Tuesday, February 25, 2014

Inter-rater reliability and Many-Facet Rasch Measurement

I just finished reading the book entitled "Introduction to Many-Facet Rasch Measurement" by Thomas Eckes. In this book, Mr. Thomas Eckes argues that the classical approach to inter-rater reliability that consists of training the raters and measuring their extent of agreement until they reach an acceptable level does not really work.  It is because no matter how much training the raters received, they will still not be interchangeable. A residual intrinsic disagreement will remain among the raters, some of them being more stringent than others in their approach to rating.

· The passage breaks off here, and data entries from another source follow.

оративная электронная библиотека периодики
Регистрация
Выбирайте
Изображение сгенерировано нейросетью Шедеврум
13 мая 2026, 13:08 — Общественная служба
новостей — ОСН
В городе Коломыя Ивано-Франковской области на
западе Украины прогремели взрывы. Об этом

The solution that Mr. Eckes proposes is to develop statistical models that describe the different facets of the inter-rater reliability experiment, such as the rater facet, the subject facet and possibly other facets.  These statistical models will then be used to make some adjustments to the ratings so that the subjects supposed to be humans can get a fair test.  This adjustment will supposedly not penalize the subjects who were unlucky enough to be rated by the more severe raters.

I must say I did like this book very much in the way the author describes the different issues associated with an inter-rater reliability experiment.  The presentation of these issues by the author is very instructive and is done with considerable clarity.  That alone justifies the investment in time and money one can make on this book.  However, I have always been somehow skeptical about the use of theoretical statistical models for the purpose of making important practical decisions, especially decisions involving human subjects.  As a matter of fact, even if the raters introduce some bias in the ratings, two statisticians will probably not recommend the same statistical models either.  Using these models to adjust the ratings may only be adding the statistician bias that could compound with the rater bias to produce an outcome that can hardly be seen as more reliable. The statistical models can always help the researcher gain more insight into a reality with powerful modelling tools, but cannot and should not be seen as an expression of that reality.   Nevertheless, this book is remarkably well written, and should certainly be useful to anyone interested in the topic of inter-rater reliability.    

[1] Eckes, Thomas. (2011). Introduction to Many-Facet Rasch Measurement. Peter Lang, ISBN: 978-3-631-61350-4.